- DATA FOR THE TASK -
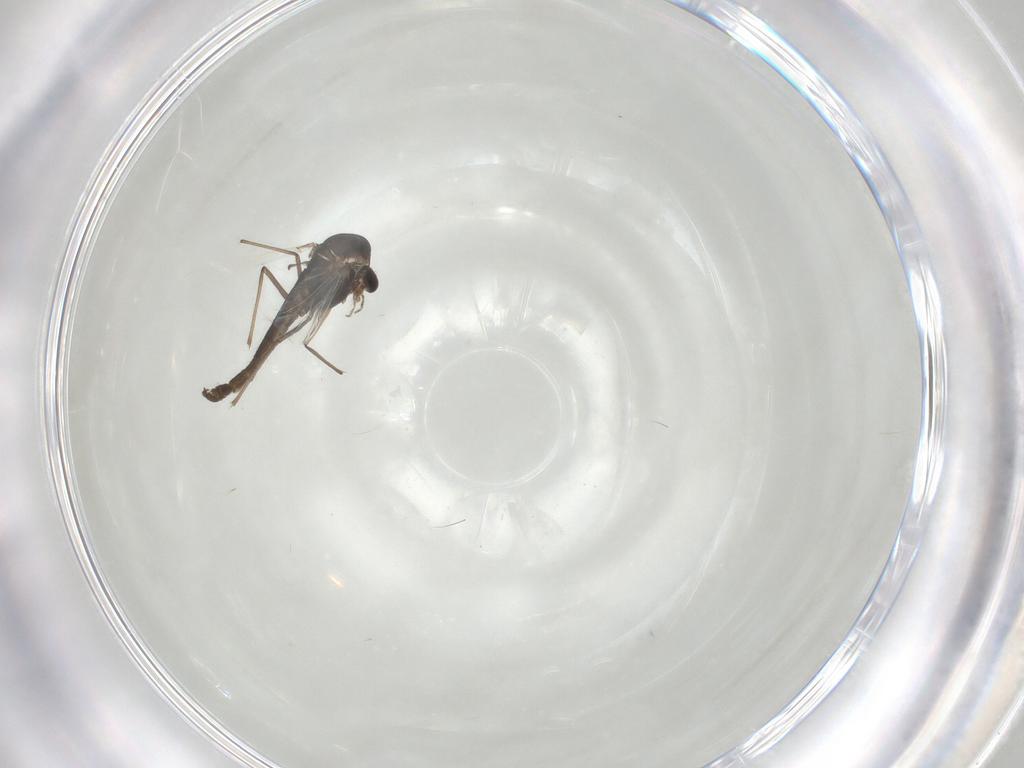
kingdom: Animalia
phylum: Arthropoda
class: Insecta
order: Diptera
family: Chironomidae
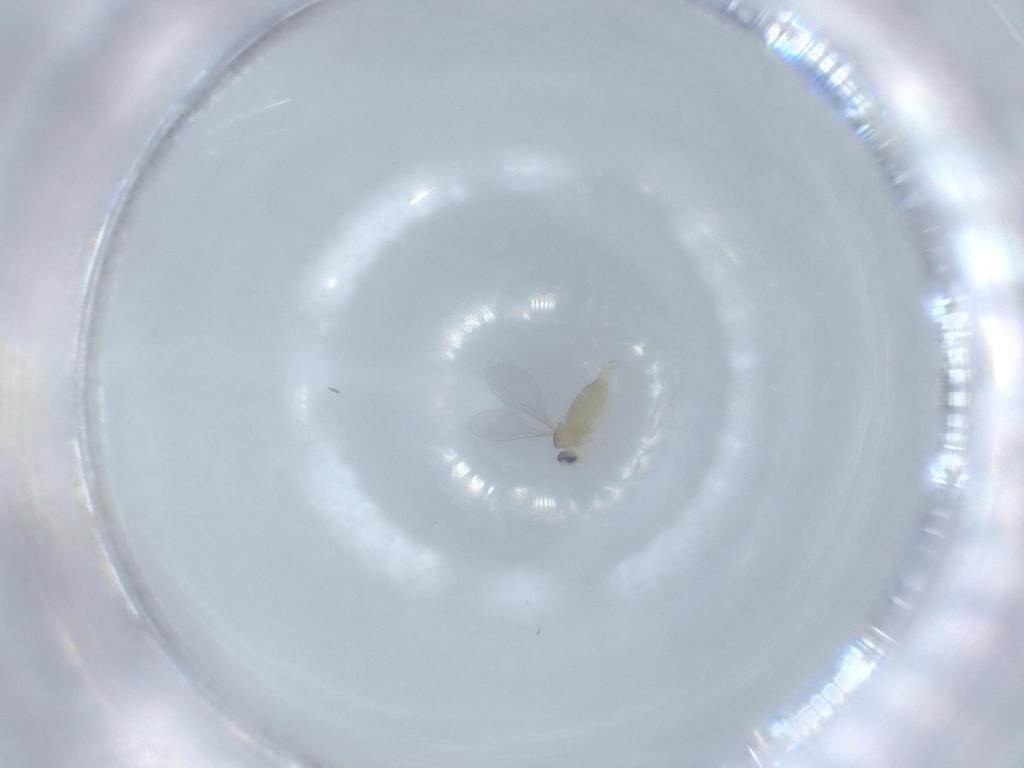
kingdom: Animalia
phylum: Arthropoda
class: Insecta
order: Diptera
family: Cecidomyiidae
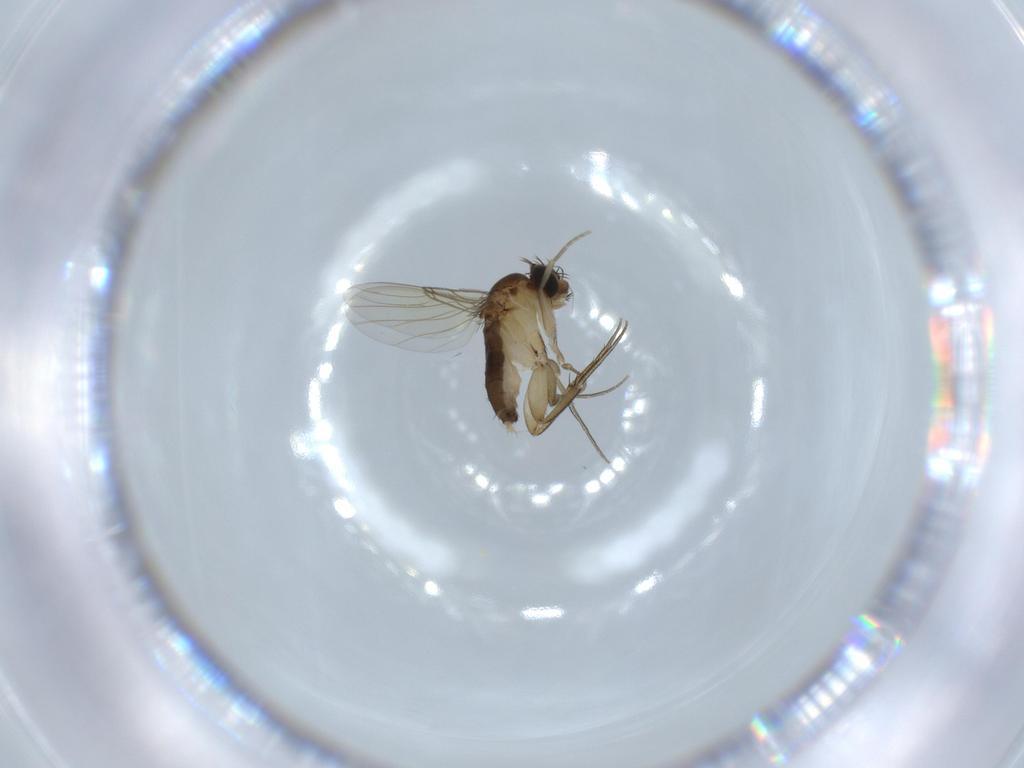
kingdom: Animalia
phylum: Arthropoda
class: Insecta
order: Diptera
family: Phoridae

- WHAT TO WORK ON -
Render the lines above as a two-column CSV with the headers "rank" and "taxon". Give one row per line, put each value in its own quoted field with any line breaks replaced by spaces, and leave out the pictures.

- IN RESPONSE -
rank,taxon
"kingdom:","Animalia"
"phylum:","Arthropoda"
"class:","Insecta"
"order:","Diptera"
"family:","Chironomidae"
"kingdom:","Animalia"
"phylum:","Arthropoda"
"class:","Insecta"
"order:","Diptera"
"family:","Cecidomyiidae"
"kingdom:","Animalia"
"phylum:","Arthropoda"
"class:","Insecta"
"order:","Diptera"
"family:","Phoridae"